If, for example, when the first roll call vote is taken at the National Convention and if the final results are tabulated by an electronic voting machine, what will happen if the omnipotent machine says that JEB Bush gets the nomination?

In the poem “A Plea to the Post-war Planners (or, Please don’t streamline mother while I’m gone)” T/Sgt. Philip Reisman Jr. (USMC) wrote: “I’ve little use for synthesized soup, or operas (soapy) televised, . . . or wireless ballots for brainless voters, . . . .”

Now the disk jockey will play the Stones song “Sympathy for the Devil” (because it mentions tanks), the soundtrack album for “Patton,” and Bob Hope’s theme song “Tanks for the Memories.” We gotta make tracks outta here. Have a “The Crimes of Patriots” type week.

[Note: A staff photo of a BearCat was not available but a photo showing a possible example of the results of patient dumping was ready for use. We thought the photo had some relevance to a column about tanks for American cities.
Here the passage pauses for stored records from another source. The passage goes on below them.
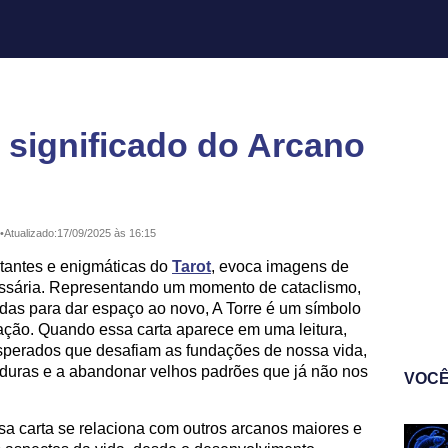
: significado do Arcano
•
Atualizado:
17/09/2025 às 16:15
ctantes e enigmáticas do
Tarot
, evoca imagens de
ssária. Representando um momento de cataclismo,
adas para dar espaço ao novo, A Torre é um símbolo
ação. Quando essa carta aparece em uma leitura,
esperados que desafiam as fundações de nossa vida,
 duras e a abandonar velhos padrões que já não nos
VOCÊ
sa carta se relaciona com outros arcanos maiores e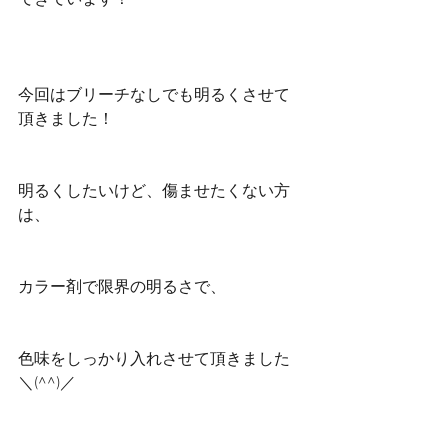
てきています！
今回はブリーチなしでも明るくさせて
頂きました！
明るくしたいけど、傷ませたくない方
は、
カラー剤で限界の明るさで、
色味をしっかり入れさせて頂きました
＼(^^)／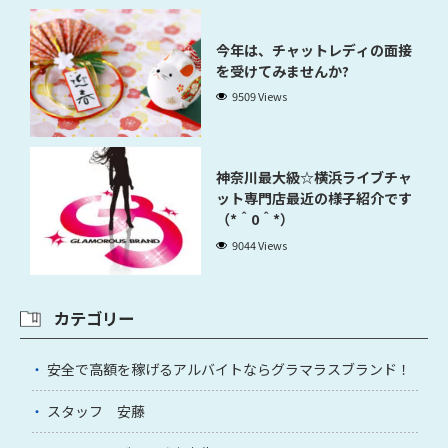
今年は、チャットレディの面接
を受けてみませんか?
9509 Views
神奈川最大級☆横浜ライブチャ
ット専門店最近の様子紹介です
（*＾0＾*）
9044 Views
カテゴリー
安全で高額を稼げるアルバイトならグラマラスブランド！
スタッフ 安藤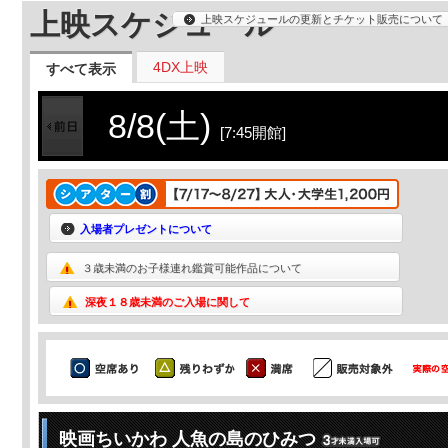
上映スケジュール
上映スケジュールの更新とチケット販売について
4DX上映
すべて表示
8/8(土)
[7:45開館]
入場者プレゼントについて
３歳未満のお子様連れ鑑賞可能作品について
深夜１８歳未満のご入場に関して
映画ちいかわ 人魚の島のひみつ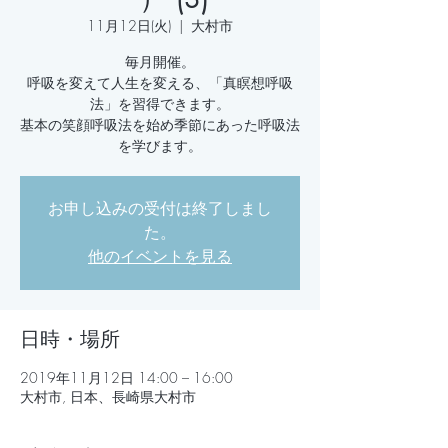
11月12日(火)
  |  
大村市
毎月開催。
呼吸を変えて人生を変える、「真瞑想呼吸
法」を習得できます。
基本の笑顔呼吸法を始め季節にあった呼吸法
お申し込みの受付は終了しまし
た。
他のイベントを見る
日時・場所
2019年11月12日 14:00 – 16:00
大村市, 日本、長崎県大村市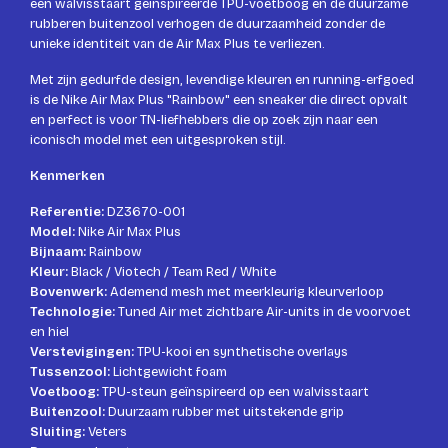
een walvisstaart geïnspireerde TPU-voetboog en de duurzame
rubberen buitenzool verhogen de duurzaamheid zonder de
unieke identiteit van de Air Max Plus te verliezen.
Met zijn gedurfde design, levendige kleuren en running-erfgoed
is de Nike Air Max Plus "Rainbow" een sneaker die direct opvalt
en perfect is voor TN-liefhebbers die op zoek zijn naar een
iconisch model met een uitgesproken stijl.
Kenmerken
Referentie:
DZ3670-001
Model:
Nike Air Max Plus
Bijnaam:
Rainbow
Kleur:
Black / Viotech / Team Red / White
Bovenwerk:
Ademend mesh met meerkleurig kleurverloop
Technologie:
Tuned Air met zichtbare Air-units in de voorvoet
en hiel
Verstevigingen:
TPU-kooi en synthetische overlays
Tussenzool:
Lichtgewicht foam
Voetboog:
TPU-steun geïnspireerd op een walvisstaart
Buitenzool:
Duurzaam rubber met uitstekende grip
Sluiting:
Veters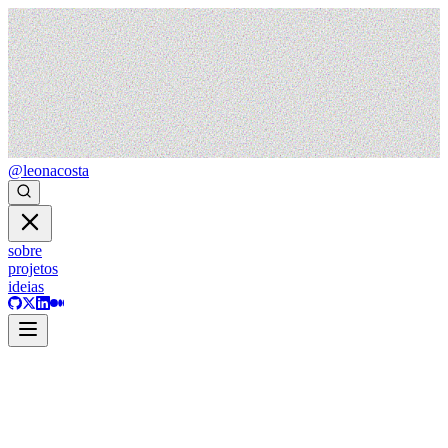
@leonacosta
sobre
projetos
ideias
ideias
tecnologia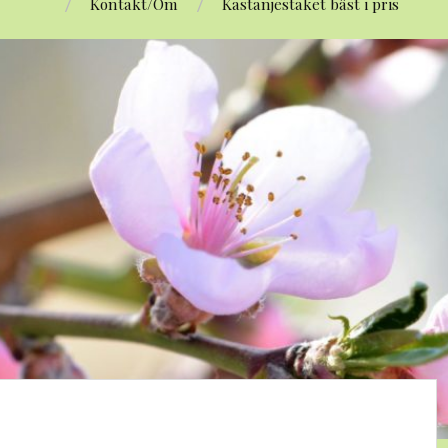
Kontakt/Om
Kastanjestaket bäst i pris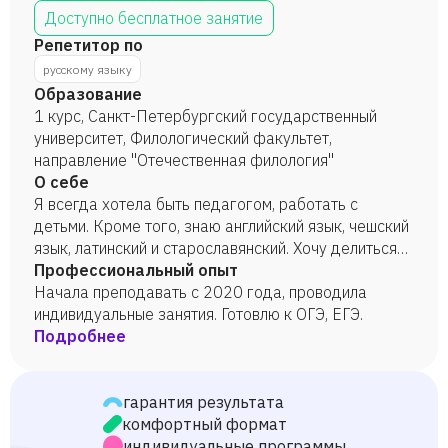
Доступно бесплатное занятие
Репетитор по
русскому языку
Образование
1 курс, Санкт-Петербургский государственный
университет, Филологический факультет,
направление "Отечественная филология"
О себе
Я всегда хотела быть педагогом, работать с
детьми. Кроме того, знаю английский язык, чешский
язык, латинский и старославянский. Хочу делиться
своими знаниями с учениками.
Профессиональный опыт
Начала преподавать с 2020 года, проводила
индивидуальные занятия. Готовлю к ОГЭ, ЕГЭ.
Подробнее
гарантия результата
комфортный формат
индивидуальные программы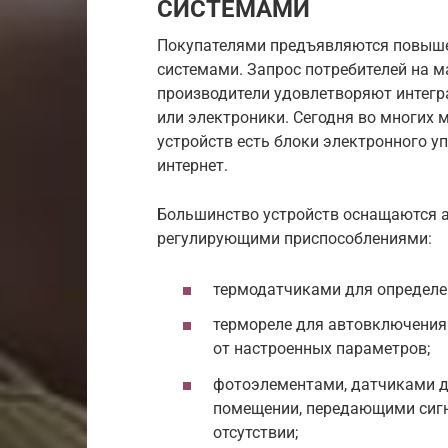
СИСТЕМАМИ
Покупателями предъявляются повышен
системами. Запрос потребителей на 
производители удовлетворяют интегр
или электроники. Сегодня во многих 
устройств есть блоки электронного у
интернет.
Большинство устройств оснащаются 
регулирующими приспособлениями:
термодатчиками для определе
термореле для автовключения 
от настроенных параметров;
фотоэлементами, датчиками 
помещении, передающими сигн
отсутствии;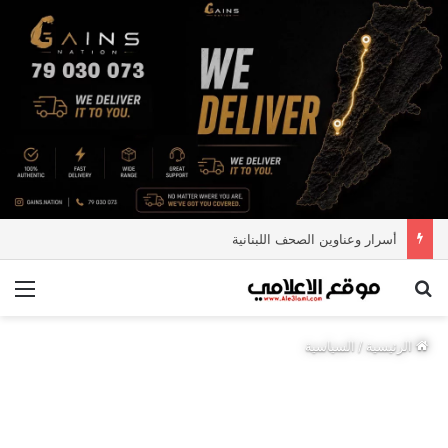
أسرار وعناوين الصحف اللبنانية
بحث عن
الق
الرئيسية
/
السياسية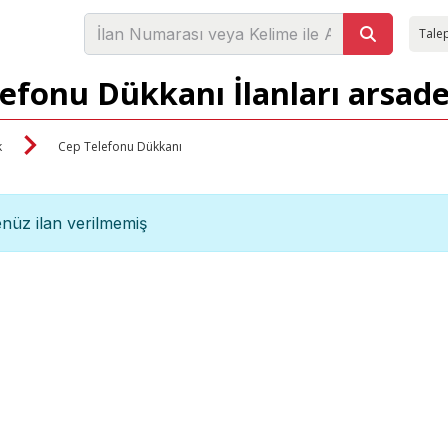
Talep
lefonu Dükkanı İlanları arsad
k
Cep Telefonu Dükkanı
nüz ilan verilmemiş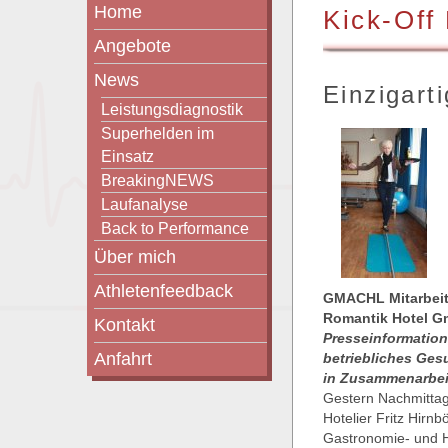
Home
Kick-Off
Angebote
News
Einzigart
Leistungsdiagnostik
Superhelden im
Einsatz
BreakingNEWS
Laufanalyse
Back to Performance
Über mich
Athletenfeedback
GMACHL Mitarbeit
Romantik Hotel Gm
Kontakt
Presseinformation,
Anfahrt
betriebliches Ges
in Zusammenarbeit
Gestern Nachmittag
Hotelier Fritz Hirnb
Gastronomie- und H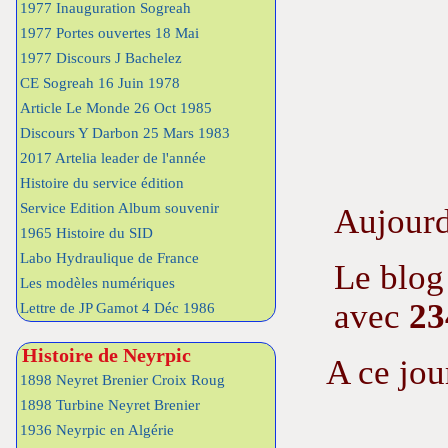
1977 Inauguration Sogreah
1977 Portes ouvertes 18 Mai
1977 Discours J Bachelez
CE Sogreah 16 Juin 1978
Article Le Monde 26 Oct 1985
Discours Y Darbon 25 Mars 1983
2017 Artelia leader de l'année
Histoire du service édition
Service Edition Album souvenir
Aujourd
1965 Histoire du SID
Labo Hydraulique de France
Le blog
Les modèles numériques
avec
23
Lettre de JP Gamot 4 Déc 1986
Histoire de Neyrpic
A ce jou
1898 Neyret Brenier Croix Roug
1898 Turbine Neyret Brenier
1936 Neyrpic en Algérie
Compassionate Christian Conservatives are endorsing a trend towards militarizing Police Departments while cutting social programs, but when the possibility of patient dumping was mentioned to one of the city council persons in Berkeley CA, corrective measures were begun immediately. Seeing that same city decline an armored personnel carrier, which would have been touted as costing nothing (Houdini did not actually make the elephant disappear. {Using federal funds rather than city money does not mean that the item doesn’t cost the local taxpayers one cent. It just means some creative accounting made it seem that way.}), causes a cynical columnist to experience a momentary glimmer of optimism.]